Shine wasn’t that—there was only one way of accounting for it. He hadn’t opened the shutter and the picture was one of those he had taken of Miss Saunders the day of his arrival.

“Of course,” he said, staring perplexedly at the carpet. “I’d swear I opened the shutter and I’d swear I closed it after I got my wits back. But there you are—you can’t take a picture of a dead woman and I had a lot of her on that film. That’s how it came about, being waked up sudden by Mr. Williams and trying to pretend I was on the job, and being naturally rattled by all that’s transpired here. Oh, you can understand it!”

“You’d taken her like that—coming through a doorway?”

He’d taken two or three like that—he couldn’t be sure how many. But he did remember posing her at both the front and rear entrances of the living-room, trying to get effects of a dark background with her figure dimly suggested and the light on her face.
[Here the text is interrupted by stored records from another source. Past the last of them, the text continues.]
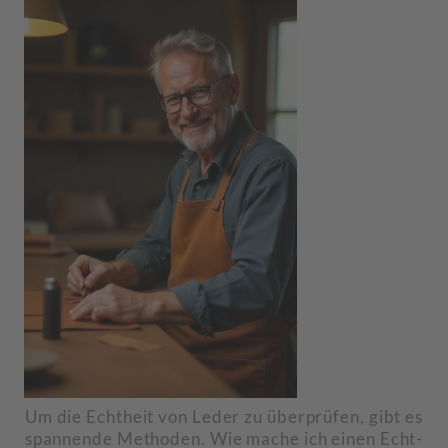
Um die Echtheit von Leder zu überprüfen, gibt es
spannende Methoden. Wie mache ich einen Echt-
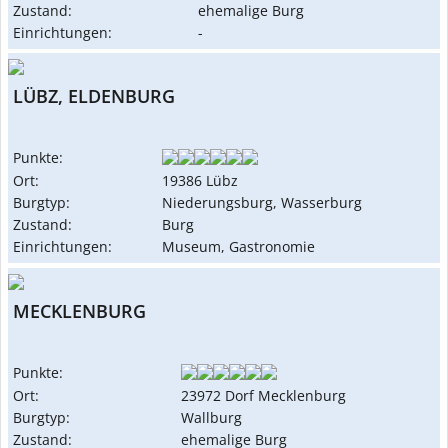
Zustand:
ehemalige Burg
Einrichtungen:
-
LÜBZ, ELDENBURG
Punkte:
Ort:
19386 Lübz
Burgtyp:
Niederungsburg, Wasserburg
Zustand:
Burg
Einrichtungen:
Museum, Gastronomie
MECKLENBURG
Punkte:
Ort:
23972 Dorf Mecklenburg
Burgtyp:
Wallburg
Zustand:
ehemalige Burg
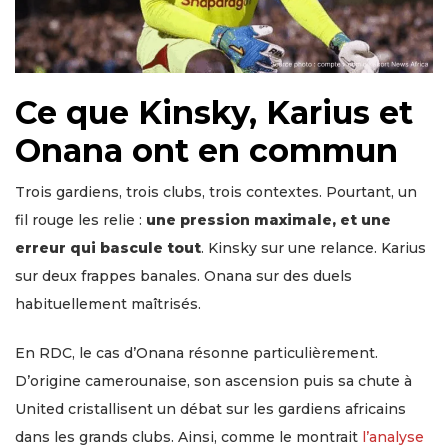
Ce que Kinsky, Karius et
Onana ont en commun
Trois gardiens, trois clubs, trois contextes. Pourtant, un
fil rouge les relie :
une pression maximale, et une
erreur qui bascule tout
. Kinsky sur une relance. Karius
sur deux frappes banales. Onana sur des duels
habituellement maîtrisés.
En RDC, le cas d’Onana résonne particulièrement.
D’origine camerounaise, son ascension puis sa chute à
United cristallisent un débat sur les gardiens africains
dans les grands clubs. Ainsi, comme le montrait
l’analyse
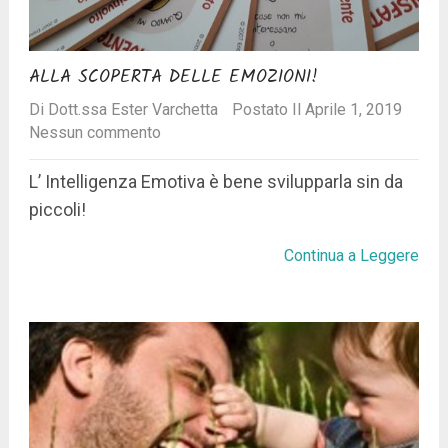
ALLA SCOPERTA DELLE EMOZIONI!
Di
Dott.ssa Ester Varchetta
Postato Il Aprile 1, 2019
Nessun commento
L’ Intelligenza Emotiva è bene svilupparla sin da
piccoli!
Continua a Leggere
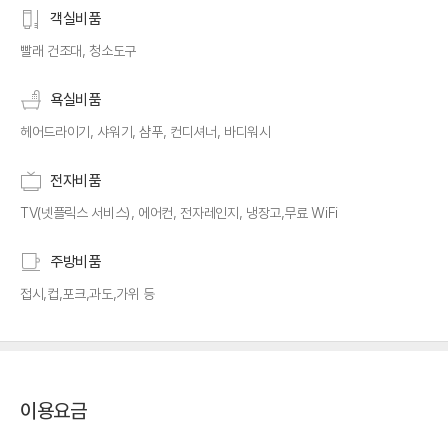
객실비품
빨래 건조대, 청소도구
욕실비품
헤어드라이기, 샤워기, 샴푸, 컨디셔너, 바디워시
전자비품
TV(넷플릭스 서비스), 에어컨, 전자레인지, 냉장고,무료 WiFi
주방비품
접시,컵,포크,과도,가위 등
이용요금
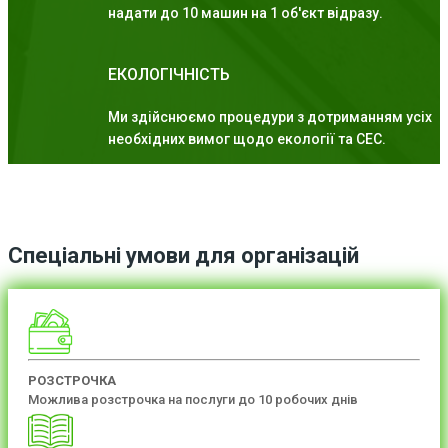
надати до 10 машин на 1 об'єкт відразу.
ЕКОЛОГІЧНІСТЬ
Ми здійснюємо процедури з дотриманням усіх
необхідних вимог щодо екології та СЕС.
Спеціальні умови для організацій
РОЗСТРОЧКА
Можлива розстрочка на послуги до 10 робочих днів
It was evidently one of those pictures, must have been the last he’d done, but he couldn’t trust his memory on any small points. He’d been more shocked than he had any idea of but he knew it now.

He described his amazement at having seen it in the negative. He said he couldn’t believe his eyes and hadn’t mentioned it as he thought he was “seeing things” what with the murder and all the excitement. And he couldn’t study it or compare it with those on the rest of the film because it was gone. After they’d taken Stokes away and he’d got the women quieted down he’d turned to the sheet—and there it was, blank as it is now and the negative melted. As for the explosion of the powder, that was easy to explain, and he told of his precautions in unlatching the door. Any light air could have swung it open and as he was sinking to sleep, he had felt a breeze blowing in from the entrance. Rawson verified this; a wind had arisen that had kept him on the qui vive in the kitchen, moving the curtains and making the doors creak.

So that was that! Nobody’s brains, nobody’s deductive powers, or perspicacity or psychological insight had brought them to the goal. The bungling of a sleepy man had done the trick.

They were talking it over when the sound of Flora’s voice stopped them. She was standing in the doorway very white and very calm. Stokes was asking for them. Yes, she nodded in answer to Rawson’s look, he was quite himself. The doctor had wanted him to wait till he was stronger but he had insisted:

“He says he must speak now while his mind is clear. He seems to know it won’t last and he can’t rest till he’s told everything.”